Banner ads don’t work
The study found that while an ad placed above the fold is visible to 100% of site visitors, only about 60% of them actually see it. At best, below-the-fold units are visible to roughly 70% of viewers, but only about a quarter of them actually see the ads. The ratios continue to trend downward as the ad units move from center placements to columns and spots on the far left side of the page.
I have some thoughts on why people ‘don’t see’ banner ads. For a long time, the only goal of a banner ad was to get people to click it. To press it. Banner ads were the ‘pushy salesguy’ of the marketing tool box. Click me!!!! Buy me!!!! Touch me!!!!
They were sold as clickable, direct marketing things. They were never sold as brand ads that simply ask: look at me, if you’re interested. (Indeed, early banner ads were sold based on clicks.)
Think about it: imagine if bus shelter ads told you to look at them all day. We might avoid taking the bus! People don’t like their sales message to be too pushy. And the reality is that, for most of their lives, banner ads have been really pushy.

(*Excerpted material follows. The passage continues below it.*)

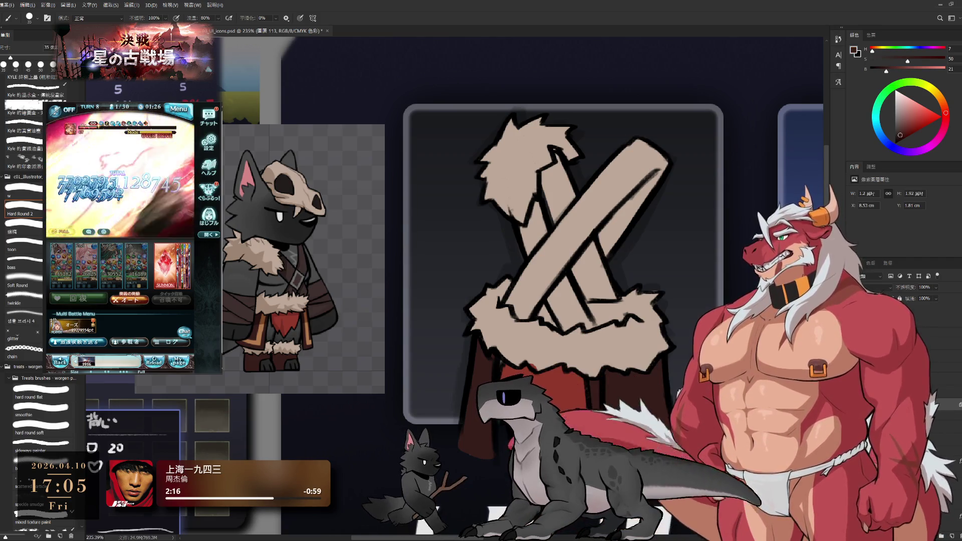
pyautogui.keyDown('alt'); pyautogui.click(307, 249); pyautogui.keyUp('alt')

So we’ve learned to ignore them completely. We’ve turned off the ability to see them. We’ve known about it for a while: it’s been called Banner Blindness and it’s real.
It’s a long uphill battle to fixing it. But we must fix it, because banner ads aren’t going away. They are the one thing that monetizes web content. Until a better idea comes along, people will sit through ads to get content. Google’s Adwords helps, because those ads are more relevant.
But we can fix banner ads. It starts with telling, not selling. And perhaps even telling people not to click.
Get radical, and help change the category perception. Then, maybe they’ll work harder.